**Extract:**
*** Block opens ***

Students at Silicon Valley's San Jose City College and Evergreen Valley College need no longer visit the computer lab, library or local coffee shop to plug in their laptop computers since a new high-performance wireless network from Meru Networks has turned every indoor space on campus into a "wireless hot zone" for Internet access.

Meru and its integrator partner, San Jose-based AdvanTel Networks, said together they won a competitive request for proposal (RFP) against Cisco and Aruba Networks.

The San Jose/Evergreen Community College District said it decided in 2008 to deploy a wireless LAN across all its facilities to create an "open to everyone" network that would accommodate the district's 20,000 students plus guests. The Meru WLAN covers the two college campuses (approximately 10 miles apart) and the district administration offices adjacent to the Evergreen site, while preventing unauthorized access from parking lots and other public areas on campus.

Tom Onwiler, acting chief technology officer for Information Technology Services and Support, said that after a thorough vendor evaluation the district selected Meru because "we saw it as the next-generation wireless technology," and because it made economic sense.

"Our key requirements were that the WLAN provide excellent coverage anywhere on campus and be easy to manage," Onwiler said. "We wanted every indoor location on campus to be a 'wireless hot zone.' Meru's single-channel approach was different from everyone else's. Due to its superior signal strength, we were able to reach our coverage goal with far fewer Meru access points than we would have needed from other vendors - even with the concrete-block construction of many of our buildings. In fact, certain other vendors proposed five times the number of APs to do the same job."

Dieanne Smith, account manager at AdvanTel Networks, said, "With Meru we were able to propose far fewer APs to support the same coverage. Because all Meru APs are deployed on a single RF channel, they can operate at maximum signal power without causing co-channel interference. With other vendors, adjacent APs are on different channels and typically must have their power turned down to avoid causing such interference. Because signal strength is reduced, that approach requires many more APs to cover the same area."

*** Block closes ***

**Task to carry out:** Copy the part of the campus network article that begins at the words "Meru and its" and stops after "made economic sense.", renaming "wireless LAN" to "wireless network" wherever it appears.

**Data for review:**
*** Block opens ***

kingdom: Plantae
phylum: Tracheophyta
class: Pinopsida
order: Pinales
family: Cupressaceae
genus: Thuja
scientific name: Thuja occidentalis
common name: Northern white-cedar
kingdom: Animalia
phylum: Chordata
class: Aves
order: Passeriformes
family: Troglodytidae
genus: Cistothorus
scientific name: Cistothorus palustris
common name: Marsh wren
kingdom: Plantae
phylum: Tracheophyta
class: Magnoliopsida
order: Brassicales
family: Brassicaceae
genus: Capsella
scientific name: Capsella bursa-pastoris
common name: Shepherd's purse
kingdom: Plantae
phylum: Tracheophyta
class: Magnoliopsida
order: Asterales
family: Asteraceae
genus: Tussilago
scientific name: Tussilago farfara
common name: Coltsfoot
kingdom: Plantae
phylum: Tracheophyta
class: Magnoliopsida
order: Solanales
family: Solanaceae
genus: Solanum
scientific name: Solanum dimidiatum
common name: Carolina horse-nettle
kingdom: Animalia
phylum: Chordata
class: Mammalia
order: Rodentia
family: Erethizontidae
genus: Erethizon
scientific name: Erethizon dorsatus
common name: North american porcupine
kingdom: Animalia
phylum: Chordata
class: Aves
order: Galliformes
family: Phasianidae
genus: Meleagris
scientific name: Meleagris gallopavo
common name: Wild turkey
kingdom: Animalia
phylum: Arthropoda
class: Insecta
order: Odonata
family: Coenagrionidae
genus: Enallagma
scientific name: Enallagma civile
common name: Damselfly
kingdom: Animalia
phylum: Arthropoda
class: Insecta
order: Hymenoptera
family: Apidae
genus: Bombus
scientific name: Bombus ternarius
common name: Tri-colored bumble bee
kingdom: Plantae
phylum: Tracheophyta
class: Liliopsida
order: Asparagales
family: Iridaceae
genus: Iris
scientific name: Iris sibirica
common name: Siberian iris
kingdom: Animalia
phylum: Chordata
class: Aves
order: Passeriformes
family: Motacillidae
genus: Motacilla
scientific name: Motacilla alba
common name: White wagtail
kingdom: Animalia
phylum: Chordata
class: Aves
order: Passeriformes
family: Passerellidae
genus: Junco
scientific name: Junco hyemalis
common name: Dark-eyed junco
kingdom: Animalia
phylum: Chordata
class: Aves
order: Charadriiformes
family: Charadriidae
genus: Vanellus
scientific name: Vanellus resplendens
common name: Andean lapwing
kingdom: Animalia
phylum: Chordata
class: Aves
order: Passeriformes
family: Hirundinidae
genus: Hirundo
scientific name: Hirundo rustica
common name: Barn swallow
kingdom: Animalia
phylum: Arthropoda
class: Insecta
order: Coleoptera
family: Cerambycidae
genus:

*** Block closes ***

**Task result:**
Meru and its integrator partner, San Jose-based AdvanTel Networks, said together they won a competitive request for proposal (RFP) against Cisco and Aruba Networks.

The San Jose/Evergreen Community College District said it decided in 2008 to deploy a wireless network across all its facilities to create an "open to everyone" network that would accommodate the district's 20,000 students plus guests. The Meru WLAN covers the two college campuses (approximately 10 miles apart) and the district administration offices adjacent to the Evergreen site, while preventing unauthorized access from parking lots and other public areas on campus.

Tom Onwiler, acting chief technology officer for Information Technology Services and Support, said that after a thorough vendor evaluation the district selected Meru because "we saw it as the next-generation wireless technology," and because it made economic sense.